By June, things were getting very bad, in full view of the public. Uruguay had already signed up to an IMF programme, which required the central bank to publish daily data on reserves. Each day, these were $50 million lower than the day before. "It was inviting people to retire their deposits from the banking system," says de Brun.
Then, another fraud was discovered, at Banco Montevideo – the second-largest private bank in Uruguay, after Banco Comercial.
The government had faced this sort of problem before: in the 1980s it had taken over failing banks, guaranteed deposits, and, by stepping in early, avoided panic.
In 2002, though, people could see what was going on in Argentina: accounts were frozen, dollars were forcibly converted into pesos at a completely unrealistic exchange rate, and funds that people thought were safe vanished into thin air. There was no reason it couldn't happen in Uruguay, too. And the data being published by rating agencies and the central bank indicated that matters were deteriorating fast.
What's more, depositors had no way of knowing which banks were solid and which were not. "This country's deposit run was much more dramatic than Argentina's," says Eric Simon, the country representative for Uruguay at ABN Amro in Montevideo. "In five months it lost 50% of its deposits; Argentina lost 27% in a year."
The IMF, at this point, was not being particularly helpful. In a way, the Fund's reluctance to throw good money after bad was understandable. If Uruguay was going to devalue and default, better it do so sooner rather than later, and without the added burden of extra multinational debt.
Batlle, in a television interview in July 2003, identified Uruguay's low point.
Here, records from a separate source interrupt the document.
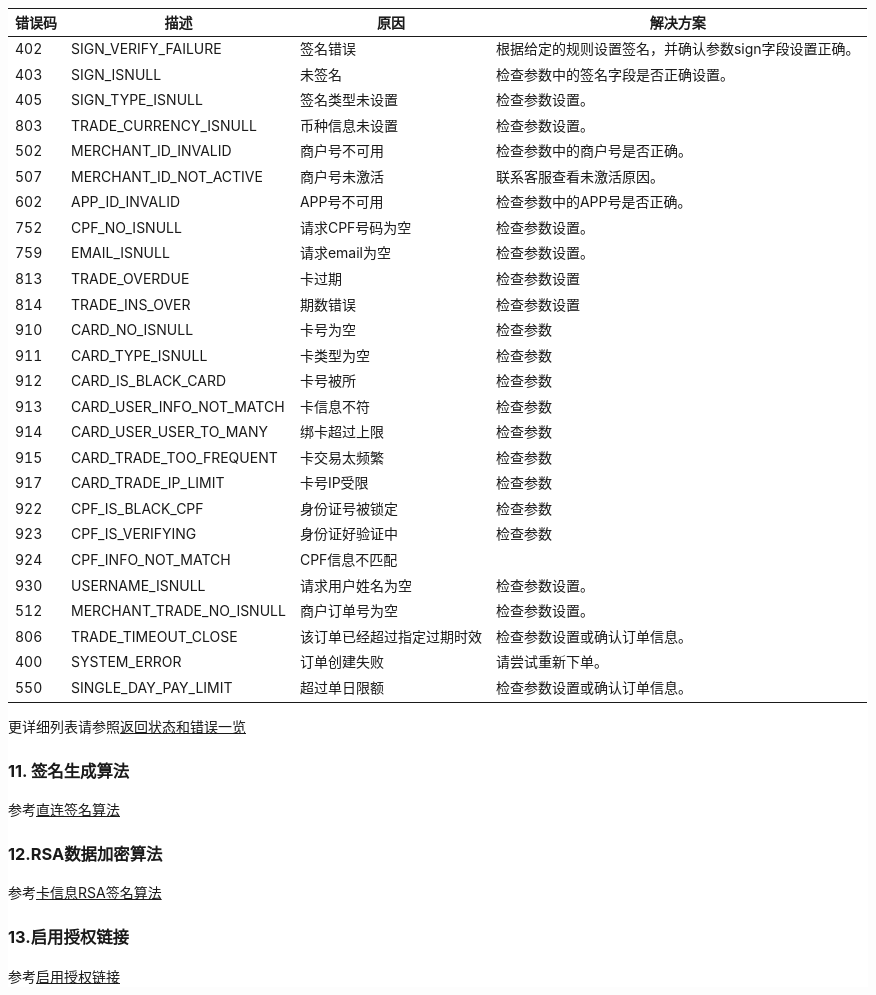 错误码 | 描述 | 原因 | 解决方案
---  | ---  | ---  | ---
402 | SIGN_VERIFY_FAILURE | 签名错误 | 根据给定的规则设置签名，并确认参数sign字段设置正确。
403 | SIGN_ISNULL | 未签名 | 检查参数中的签名字段是否正确设置。
405 | SIGN_TYPE_ISNULL | 签名类型未设置 | 检查参数设置。
803 | TRADE_CURRENCY_ISNULL | 币种信息未设置 | 检查参数设置。
502 | MERCHANT_ID_INVALID | 商户号不可用 | 检查参数中的商户号是否正确。
507 | MERCHANT_ID_NOT_ACTIVE | 商户号未激活 | 联系客服查看未激活原因。
602 | APP_ID_INVALID | APP号不可用 | 检查参数中的APP号是否正确。
752 | CPF_NO_ISNULL | 请求CPF号码为空 | 检查参数设置。
759 | EMAIL_ISNULL | 请求email为空 | 检查参数设置。
813 | TRADE_OVERDUE | 卡过期       | 检查参数设置
814 | TRADE_INS_OVER |  期数错误    | 检查参数设置
910 | CARD_NO_ISNULL | 卡号为空     | 检查参数
911 | CARD_TYPE_ISNULL | 卡类型为空     | 检查参数
912 | CARD_IS_BLACK_CARD | 卡号被所     | 检查参数
913 | CARD_USER_INFO_NOT_MATCH | 卡信息不符     | 检查参数
914 | CARD_USER_USER_TO_MANY | 绑卡超过上限     | 检查参数
915 | CARD_TRADE_TOO_FREQUENT | 卡交易太频繁     | 检查参数
917 | CARD_TRADE_IP_LIMIT | 卡号IP受限    | 检查参数
922 | CPF_IS_BLACK_CPF | 身份证号被锁定     | 检查参数
923 | CPF_IS_VERIFYING | 身份证好验证中     | 检查参数
924 | CPF_INFO_NOT_MATCH | CPF信息不匹配 | 
930 | USERNAME_ISNULL | 请求用户姓名为空 | 检查参数设置。
512 | MERCHANT_TRADE_NO_ISNULL | 商户订单号为空 | 检查参数设置。
806 | TRADE_TIMEOUT_CLOSE | 该订单已经超过指定过期时效 | 检查参数设置或确认订单信息。
400 | SYSTEM_ERROR | 订单创建失败 | 请尝试重新下单。
550 | SINGLE_DAY_PAY_LIMIT | 超过单日限额 | 检查参数设置或确认订单信息。

更详细列表请参照[返回状态和错误一览](../ReturnResult)

### 11. 签名生成算法  

参考[直连签名算法](../DriectSign)

### 12.RSA数据加密算法  

参考[卡信息RSA签名算法](../DriectSignRsa)

### 13.启用授权链接

参考[启用授权链接](../AuthenticateUrl)
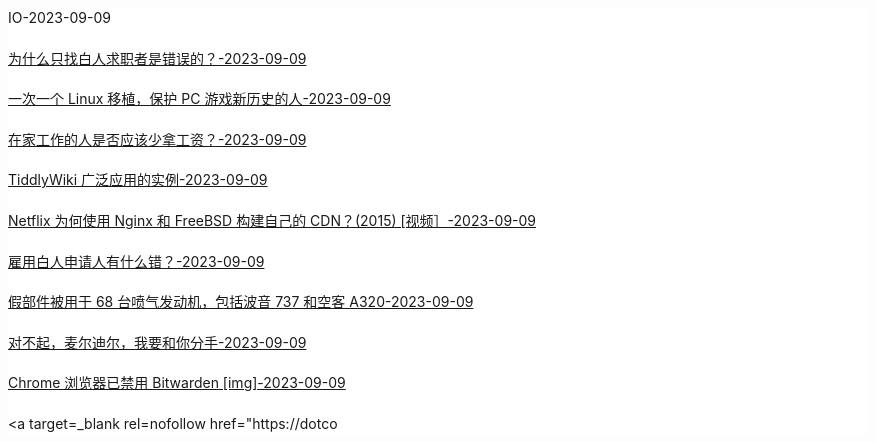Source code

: IO-2023-09-09</a><br/><br/><a target=_blank rel=nofollow href="https://www.businessinsider.com/arthur-grand-job-post-seeking-white-applicants-only-sparks-outrage-2023" >为什么只找白人求职者是错误的？-2023-09-09</a><br/><br/><a target=_blank rel=nofollow href="https://www.404media.co/meet-the-guy-preserving-the-new-history-of-pc-games-one-linux-port-at-a-time/" >一次一个 Linux 移植，保护 PC 游戏新历史的人-2023-09-09</a><br/><br/><a target=_blank rel=nofollow href="https://www.thetimes.co.uk/article/should-those-who-work-from-home-be-paid-less-8xszr30zb" >在家工作的人是否应该少拿工资？-2023-09-09</a><br/><br/><a target=_blank rel=nofollow href="https://tiddlywiki.com/static/Examples.html" >TiddlyWiki 广泛应用的实例-2023-09-09</a><br/><br/><a target=_blank rel=nofollow href="https://www.youtube.com/watch?v=KP_bKvXkoC4" >Netflix 为何使用 Nginx 和 FreeBSD 构建自己的 CDN？(2015) [视频］-2023-09-09</a><br/><br/><a target=_blank rel=nofollow href="https://www.businessinsider.com/arthur-grand-job-post-seeking-white-applicants-only-sparks-outrage-2023-4" >雇用白人申请人有什么错？-2023-09-09</a><br/><br/><a target=_blank rel=nofollow href="https://fortune.com/2023/09/08/fake-components-68-jet-engines-boeing-737-airbus-a320-planes-lawsuit/" >假部件被用于 68 台喷气发动机，包括波音 737 和空客 A320-2023-09-09</a><br/><br/><a target=_blank rel=nofollow href="https://bitfehler.srht.site/posts/2023-09-07_sorry--maildir--i-am-breaking-up-with-you.html" >对不起，麦尔迪尔，我要和你分手-2023-09-09</a><br/><br/><a target=_blank rel=nofollow href="https://imgur.com/XPmU2FX" >Chrome 浏览器已禁用 Bitwarden [img]-2023-09-09</a><br/><br/><a target=_blank rel=nofollow href="https://dotco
It had taken place a year previously, when he was sitting with his wife and received a phone call from Eduardo Aninat, the deputy managing director of the IMF.
"The most bitter day was the 20th of July, a Saturday, at midday," Batlle recalled.
"Mercedes was sitting next to me. Aninat called. Aninat told me that we had to do the same thing as Argentina. Mercedes said she thought that I was going to have a heart attack. And I told him no. Under no circumstance. That if we had to sink with the ship, we would sink, but that we wouldn't be the ones to do it."